Transcribed page contents:
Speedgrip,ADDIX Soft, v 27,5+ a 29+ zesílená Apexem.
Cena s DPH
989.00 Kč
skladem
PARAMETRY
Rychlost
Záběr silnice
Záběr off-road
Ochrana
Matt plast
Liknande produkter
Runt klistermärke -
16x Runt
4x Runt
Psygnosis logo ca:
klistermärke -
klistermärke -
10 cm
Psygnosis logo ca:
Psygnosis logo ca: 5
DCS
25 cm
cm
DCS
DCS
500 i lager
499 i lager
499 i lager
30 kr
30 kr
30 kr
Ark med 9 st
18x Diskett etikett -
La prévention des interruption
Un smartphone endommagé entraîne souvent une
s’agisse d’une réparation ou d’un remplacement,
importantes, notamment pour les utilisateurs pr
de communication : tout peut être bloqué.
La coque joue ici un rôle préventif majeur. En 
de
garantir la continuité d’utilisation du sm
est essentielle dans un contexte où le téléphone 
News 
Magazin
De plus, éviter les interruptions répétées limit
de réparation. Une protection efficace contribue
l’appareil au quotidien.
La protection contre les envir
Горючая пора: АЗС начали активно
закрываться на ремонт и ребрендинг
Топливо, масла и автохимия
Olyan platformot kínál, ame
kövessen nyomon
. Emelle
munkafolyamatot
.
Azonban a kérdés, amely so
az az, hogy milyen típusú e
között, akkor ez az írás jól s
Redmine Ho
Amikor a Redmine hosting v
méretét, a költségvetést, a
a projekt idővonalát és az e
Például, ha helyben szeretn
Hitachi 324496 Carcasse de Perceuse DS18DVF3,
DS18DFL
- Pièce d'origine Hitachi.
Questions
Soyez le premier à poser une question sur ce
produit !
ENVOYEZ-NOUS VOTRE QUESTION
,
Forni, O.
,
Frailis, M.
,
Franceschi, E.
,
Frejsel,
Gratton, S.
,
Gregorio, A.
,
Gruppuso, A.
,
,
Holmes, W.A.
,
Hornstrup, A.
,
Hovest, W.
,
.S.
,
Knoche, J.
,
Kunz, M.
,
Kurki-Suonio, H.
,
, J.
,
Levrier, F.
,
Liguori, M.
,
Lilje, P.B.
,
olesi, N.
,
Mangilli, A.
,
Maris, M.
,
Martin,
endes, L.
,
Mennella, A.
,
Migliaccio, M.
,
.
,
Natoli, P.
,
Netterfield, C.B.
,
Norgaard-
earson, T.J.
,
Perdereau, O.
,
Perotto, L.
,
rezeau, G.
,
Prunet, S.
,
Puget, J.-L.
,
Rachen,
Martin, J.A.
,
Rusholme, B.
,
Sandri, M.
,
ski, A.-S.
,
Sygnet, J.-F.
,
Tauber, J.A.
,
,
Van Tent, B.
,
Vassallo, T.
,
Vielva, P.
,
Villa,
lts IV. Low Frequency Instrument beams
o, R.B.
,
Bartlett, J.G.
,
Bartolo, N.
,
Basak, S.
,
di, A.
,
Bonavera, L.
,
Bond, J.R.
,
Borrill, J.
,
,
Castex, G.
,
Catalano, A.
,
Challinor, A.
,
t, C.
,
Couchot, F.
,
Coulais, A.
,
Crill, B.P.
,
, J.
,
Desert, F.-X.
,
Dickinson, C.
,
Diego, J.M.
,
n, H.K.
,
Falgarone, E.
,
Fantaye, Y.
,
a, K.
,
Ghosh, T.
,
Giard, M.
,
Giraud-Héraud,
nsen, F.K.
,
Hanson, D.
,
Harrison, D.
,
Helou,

◆ Task objective: Express every line in the rows above as a Markdown table with two columns, n for the row number and Line for the text, leaving out blank lines.

◆ Your response:
| n | Line |
|---|---|
| 1 | Speedgrip,ADDIX Soft, v 27,5+ a 29+ zesílená Apexem. |
| 2 | Cena s DPH |
| 3 | 989.00 Kč |
| 4 | skladem |
| 5 | PARAMETRY |
| 6 | Rychlost |
| 7 | Záběr silnice |
| 8 | Záběr off-road |
| 9 | Ochrana |
| 10 | Matt plast |
| 11 | Liknande produkter |
| 12 | Runt klistermärke - |
| 13 | 16x Runt |
| 14 | 4x Runt |
| 15 | Psygnosis logo ca: |
| 16 | klistermärke - |
| 17 | klistermärke - |
| 18 | 10 cm |
| 19 | Psygnosis logo ca: |
| 20 | Psygnosis logo ca: 5 |
| 21 | DCS |
| 22 | 25 cm |
| 23 | cm |
| 24 | DCS |
| 25 | DCS |
| 26 | 500 i lager |
| 27 | 499 i lager |
| 28 | 499 i lager |
| 29 | 30 kr |
| 30 | 30 kr |
| 31 | 30 kr |
| 32 | Ark med 9 st |
| 33 | 18x Diskett etikett - |
| 34 | La prévention des interruption |
| 35 | Un smartphone endommagé entraîne souvent une |
| 36 | s’agisse d’une réparation ou d’un remplacement, |
| 37 | importantes, notamment pour les utilisateurs pr |
| 38 | de communication : tout peut être bloqué. |
| 39 | La coque joue ici un rôle préventif majeur. En  |
| 40 | de |
| 41 | garantir la continuité d’utilisation du sm |
| 42 | est essentielle dans un contexte où le téléphone  |
| 43 | News  |
| 44 | Magazin |
| 45 | De plus, éviter les interruptions répétées limit |
| 46 | de réparation. Une protection efficace contribue |
| 47 | l’appareil au quotidien. |
| 48 | La protection contre les envir |
| 49 | Горючая пора: АЗС начали активно |
| 50 | закрываться на ремонт и ребрендинг |
| 51 | Топливо, масла и автохимия |
| 52 | Olyan platformot kínál, ame |
| 53 | kövessen nyomon |
| 54 | . Emelle |
| 55 | munkafolyamatot |
| 56 | . |
| 57 | Azonban a kérdés, amely so |
| 58 | az az, hogy milyen típusú e |
| 59 | között, akkor ez az írás jól s |
| 60 | Redmine Ho |
| 61 | Amikor a Redmine hosting v |
| 62 | méretét, a költségvetést, a |
| 63 | a projekt idővonalát és az e |
| 64 | Például, ha helyben szeretn |
| 65 | Hitachi 324496 Carcasse de Perceuse DS18DVF3, |
| 66 | DS18DFL |
| 67 | - Pièce d'origine Hitachi. |
| 68 | Questions |
| 69 | Soyez le premier à poser une question sur ce |
| 70 | produit ! |
| 71 | ENVOYEZ-NOUS VOTRE QUESTION |
| 72 | , |
| 73 | Forni, O. |
| 74 | , |
| 75 | Frailis, M. |
| 76 | , |
| 77 | Franceschi, E. |
| 78 | , |
| 79 | Frejsel, |
| 80 | Gratton, S. |
| 81 | , |
| 82 | Gregorio, A. |
| 83 | , |
| 84 | Gruppuso, A. |
| 85 | , |
| 86 | , |
| 87 | Holmes, W.A. |
| 88 | , |
| 89 | Hornstrup, A. |
| 90 | , |
| 91 | Hovest, W. |
| 92 | , |
| 93 | .S. |
| 94 | , |
| 95 | Knoche, J. |
| 96 | , |
| 97 | Kunz, M. |
| 98 | , |
| 99 | Kurki-Suonio, H. |
| 100 | , |
| 101 | , J. |
| 102 | , |
| 103 | Levrier, F. |
| 104 | , |
| 105 | Liguori, M. |
| 106 | , |
| 107 | Lilje, P.B. |
| 108 | , |
| 109 | olesi, N. |
| 110 | , |
| 111 | Mangilli, A. |
| 112 | , |
| 113 | Maris, M. |
| 114 | , |
| 115 | Martin, |
| 116 | endes, L. |
| 117 | , |
| 118 | Mennella, A. |
| 119 | , |
| 120 | Migliaccio, M. |
| 121 | , |
| 122 | . |
| 123 | , |
| 124 | Natoli, P. |
| 125 | , |
| 126 | Netterfield, C.B. |
| 127 | , |
| 128 | Norgaard- |
| 129 | earson, T.J. |
| 130 | , |
| 131 | Perdereau, O. |
| 132 | , |
| 133 | Perotto, L. |
| 134 | , |
| 135 | rezeau, G. |
| 136 | , |
| 137 | Prunet, S. |
| 138 | , |
| 139 | Puget, J.-L. |
| 140 | , |
| 141 | Rachen, |
| 142 | Martin, J.A. |
| 143 | , |
| 144 | Rusholme, B. |
| 145 | , |
| 146 | Sandri, M. |
| 147 | , |
| 148 | ski, A.-S. |
| 149 | , |
| 150 | Sygnet, J.-F. |
| 151 | , |
| 152 | Tauber, J.A. |
| 153 | , |
| 154 | , |
| 155 | Van Tent, B. |
| 156 | , |
| 157 | Vassallo, T. |
| 158 | , |
| 159 | Vielva, P. |
| 160 | , |
| 161 | Villa, |
| 162 | lts IV. Low Frequency Instrument beams |
| 163 | o, R.B. |
| 164 | , |
| 165 | Bartlett, J.G. |
| 166 | , |
| 167 | Bartolo, N. |
| 168 | , |
| 169 | Basak, S. |
| 170 | , |
| 171 | di, A. |
| 172 | , |
| 173 | Bonavera, L. |
| 174 | , |
| 175 | Bond, J.R. |
| 176 | , |
| 177 | Borrill, J. |
| 178 | , |
| 179 | , |
| 180 | Castex, G. |
| 181 | , |
| 182 | Catalano, A. |
| 183 | , |
| 184 | Challinor, A. |
| 185 | , |
| 186 | t, C. |
| 187 | , |
| 188 | Couchot, F. |
| 189 | , |
| 190 | Coulais, A. |
| 191 | , |
| 192 | Crill, B.P. |
| 193 | , |
| 194 | , J. |
| 195 | , |
| 196 | Desert, F.-X. |
| 197 | , |
| 198 | Dickinson, C. |
| 199 | , |
| 200 | Diego, J.M. |
| 201 | , |
| 202 | n, H.K. |
| 203 | , |
| 204 | Falgarone, E. |
| 205 | , |
| 206 | Fantaye, Y. |
| 207 | , |
| 208 | a, K. |
| 209 | , |
| 210 | Ghosh, T. |
| 211 | , |
| 212 | Giard, M. |
| 213 | , |
| 214 | Giraud-Héraud, |
| 215 | nsen, F.K. |
| 216 | , |
| 217 | Hanson, D. |
| 218 | , |
| 219 | Harrison, D. |
| 220 | , |
| 221 | Helou, |